• **TEXTO DADO**
_ _ _ _ _ _ _

Años después de su muerte, y por mucho que se le exalte desde entonces, Bosch sigue siendo prácticamente un desconocido para las nuevas generaciones, incluso dentro del partido que él creó y formó, en opinión de sus críticos, a su imagen y semejanza. La forma en que se le recuerda no es la que él hubiera aspirado. Los honores que se le rinden no encajaban en su personalidad. No usó nunca la banda presidencial en el territorio nacional y la única vez que se la ciñó fue en México, dos semanas antes del golpe, por exigencias de un protocolo sobre el cual nada podía hacer.
Odiaba los reconocimientos oficiales porque entendía que esa práctica era nociva para la democracia dominicana, al considerar que gran parte de la sociedad la vería como réplica o legado del trujillismo, ávido de medallas y condecoraciones. Por eso, de su pecho pendieron pocas.

_ _ _ _ _ _ _

• **FILAS DE DATOS**
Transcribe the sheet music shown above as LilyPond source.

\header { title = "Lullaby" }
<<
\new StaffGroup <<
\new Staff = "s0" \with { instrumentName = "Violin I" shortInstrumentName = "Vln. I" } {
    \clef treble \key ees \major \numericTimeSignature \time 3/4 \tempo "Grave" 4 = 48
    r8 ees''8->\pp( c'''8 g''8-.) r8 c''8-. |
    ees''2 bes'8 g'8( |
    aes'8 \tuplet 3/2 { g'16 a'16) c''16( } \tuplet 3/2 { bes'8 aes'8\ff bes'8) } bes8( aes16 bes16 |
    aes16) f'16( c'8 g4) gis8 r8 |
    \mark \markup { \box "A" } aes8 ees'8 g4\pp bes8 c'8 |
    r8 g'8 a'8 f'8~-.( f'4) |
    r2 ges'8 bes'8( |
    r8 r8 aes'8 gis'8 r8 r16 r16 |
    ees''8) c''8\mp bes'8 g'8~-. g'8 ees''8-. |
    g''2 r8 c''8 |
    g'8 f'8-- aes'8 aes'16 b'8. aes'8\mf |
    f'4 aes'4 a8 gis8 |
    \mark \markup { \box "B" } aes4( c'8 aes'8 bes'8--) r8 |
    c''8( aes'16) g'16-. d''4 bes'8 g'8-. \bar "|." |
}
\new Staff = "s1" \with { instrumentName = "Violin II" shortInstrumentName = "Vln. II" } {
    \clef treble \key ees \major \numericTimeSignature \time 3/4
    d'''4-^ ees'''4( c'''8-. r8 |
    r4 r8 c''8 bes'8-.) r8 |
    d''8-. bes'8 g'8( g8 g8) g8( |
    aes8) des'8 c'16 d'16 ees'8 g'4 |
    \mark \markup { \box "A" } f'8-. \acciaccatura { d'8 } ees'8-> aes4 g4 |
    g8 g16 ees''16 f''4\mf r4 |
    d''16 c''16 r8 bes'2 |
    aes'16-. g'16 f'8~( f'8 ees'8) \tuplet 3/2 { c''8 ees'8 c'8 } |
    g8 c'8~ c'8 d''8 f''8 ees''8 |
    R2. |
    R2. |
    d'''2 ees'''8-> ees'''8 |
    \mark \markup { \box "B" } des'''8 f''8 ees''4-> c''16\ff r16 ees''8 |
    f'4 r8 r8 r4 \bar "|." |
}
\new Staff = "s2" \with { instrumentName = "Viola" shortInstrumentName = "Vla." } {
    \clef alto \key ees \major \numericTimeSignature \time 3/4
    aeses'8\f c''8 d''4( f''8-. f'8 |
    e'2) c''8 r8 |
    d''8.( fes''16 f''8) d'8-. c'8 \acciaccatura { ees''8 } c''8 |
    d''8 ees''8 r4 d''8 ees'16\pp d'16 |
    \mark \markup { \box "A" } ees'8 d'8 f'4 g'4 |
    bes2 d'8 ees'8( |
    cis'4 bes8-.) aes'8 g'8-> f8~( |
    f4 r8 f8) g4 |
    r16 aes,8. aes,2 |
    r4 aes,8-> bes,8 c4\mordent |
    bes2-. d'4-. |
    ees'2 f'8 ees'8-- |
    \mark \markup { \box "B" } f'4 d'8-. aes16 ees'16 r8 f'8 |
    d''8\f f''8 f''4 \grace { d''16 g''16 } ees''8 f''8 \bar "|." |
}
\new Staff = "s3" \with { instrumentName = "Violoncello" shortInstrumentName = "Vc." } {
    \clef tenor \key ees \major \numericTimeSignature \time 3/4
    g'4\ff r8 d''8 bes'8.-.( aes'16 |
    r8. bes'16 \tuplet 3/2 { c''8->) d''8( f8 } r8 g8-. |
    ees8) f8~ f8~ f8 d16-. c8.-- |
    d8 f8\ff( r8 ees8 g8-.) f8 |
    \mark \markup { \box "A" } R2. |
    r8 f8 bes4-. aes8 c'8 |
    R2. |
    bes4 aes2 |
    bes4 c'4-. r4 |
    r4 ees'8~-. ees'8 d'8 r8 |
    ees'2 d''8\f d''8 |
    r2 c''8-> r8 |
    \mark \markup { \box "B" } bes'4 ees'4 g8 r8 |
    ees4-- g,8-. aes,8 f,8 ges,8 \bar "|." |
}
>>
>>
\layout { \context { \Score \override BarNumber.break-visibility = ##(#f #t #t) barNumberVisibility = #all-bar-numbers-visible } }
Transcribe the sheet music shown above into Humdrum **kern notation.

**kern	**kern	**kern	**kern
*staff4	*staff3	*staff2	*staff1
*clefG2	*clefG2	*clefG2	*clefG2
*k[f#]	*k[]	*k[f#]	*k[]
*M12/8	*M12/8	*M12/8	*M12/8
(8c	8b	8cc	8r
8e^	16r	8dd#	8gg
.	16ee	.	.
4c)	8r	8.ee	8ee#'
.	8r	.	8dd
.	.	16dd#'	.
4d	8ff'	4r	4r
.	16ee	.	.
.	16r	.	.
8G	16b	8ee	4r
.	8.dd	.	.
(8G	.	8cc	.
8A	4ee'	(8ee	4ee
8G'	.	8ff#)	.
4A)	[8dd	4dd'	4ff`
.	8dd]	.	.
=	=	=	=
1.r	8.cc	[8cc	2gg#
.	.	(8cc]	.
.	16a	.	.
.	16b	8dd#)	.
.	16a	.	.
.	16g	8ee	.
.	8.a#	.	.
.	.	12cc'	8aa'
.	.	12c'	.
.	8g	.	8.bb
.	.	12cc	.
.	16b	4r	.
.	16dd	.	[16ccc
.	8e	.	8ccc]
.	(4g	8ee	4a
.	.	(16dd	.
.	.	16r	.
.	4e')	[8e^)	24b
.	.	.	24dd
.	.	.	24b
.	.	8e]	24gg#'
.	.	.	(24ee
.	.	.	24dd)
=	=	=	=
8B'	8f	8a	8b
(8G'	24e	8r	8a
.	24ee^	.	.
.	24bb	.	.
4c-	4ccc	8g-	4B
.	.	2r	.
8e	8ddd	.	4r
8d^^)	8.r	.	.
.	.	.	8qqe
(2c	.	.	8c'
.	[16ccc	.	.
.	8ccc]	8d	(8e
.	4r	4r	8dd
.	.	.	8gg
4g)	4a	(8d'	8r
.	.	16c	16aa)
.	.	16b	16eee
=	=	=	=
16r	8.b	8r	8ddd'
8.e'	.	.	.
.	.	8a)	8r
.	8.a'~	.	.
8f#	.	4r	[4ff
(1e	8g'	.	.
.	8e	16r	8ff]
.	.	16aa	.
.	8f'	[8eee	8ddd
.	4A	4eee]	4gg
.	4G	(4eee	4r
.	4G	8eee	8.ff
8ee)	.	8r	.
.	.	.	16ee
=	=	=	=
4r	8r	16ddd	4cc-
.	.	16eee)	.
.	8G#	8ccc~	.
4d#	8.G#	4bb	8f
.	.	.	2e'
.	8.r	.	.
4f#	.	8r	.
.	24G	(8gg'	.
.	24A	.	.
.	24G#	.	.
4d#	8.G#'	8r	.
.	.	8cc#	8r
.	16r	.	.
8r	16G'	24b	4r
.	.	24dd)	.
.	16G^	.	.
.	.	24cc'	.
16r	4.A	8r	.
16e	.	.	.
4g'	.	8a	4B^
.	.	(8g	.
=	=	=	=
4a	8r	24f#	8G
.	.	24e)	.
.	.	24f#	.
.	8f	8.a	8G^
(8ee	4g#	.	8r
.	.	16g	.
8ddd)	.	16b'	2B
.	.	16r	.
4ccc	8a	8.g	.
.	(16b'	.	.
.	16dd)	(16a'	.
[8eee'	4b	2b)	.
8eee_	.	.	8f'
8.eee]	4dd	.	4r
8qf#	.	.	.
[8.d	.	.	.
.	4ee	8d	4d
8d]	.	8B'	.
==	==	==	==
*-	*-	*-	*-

_ _ _ _ _ _ _

• **QUÉ DEBES HACER**
- a) Reescribe de forma más breve el párrafo del texto sobre Bosch que empieza con "Odiaba los reconocimientos oficiales", conservando sus datos principales.
- b) Según el texto sobre Bosch, ¿en qué país se puso la banda presidencial la única vez que lo hizo?
Las filas no intervienen en este ejercicio.

• **RESULTADOS DEL EJERCICIO**
- a) Bosch rechazaba los reconocimientos oficiales porque los creía dañinos para la democracia dominicana. Pensaba que gran parte de la sociedad los vería como herencia del trujillismo, ávido de medallas y condecoraciones. Por eso recibió pocas.

- b) En México, dos semanas antes del golpe.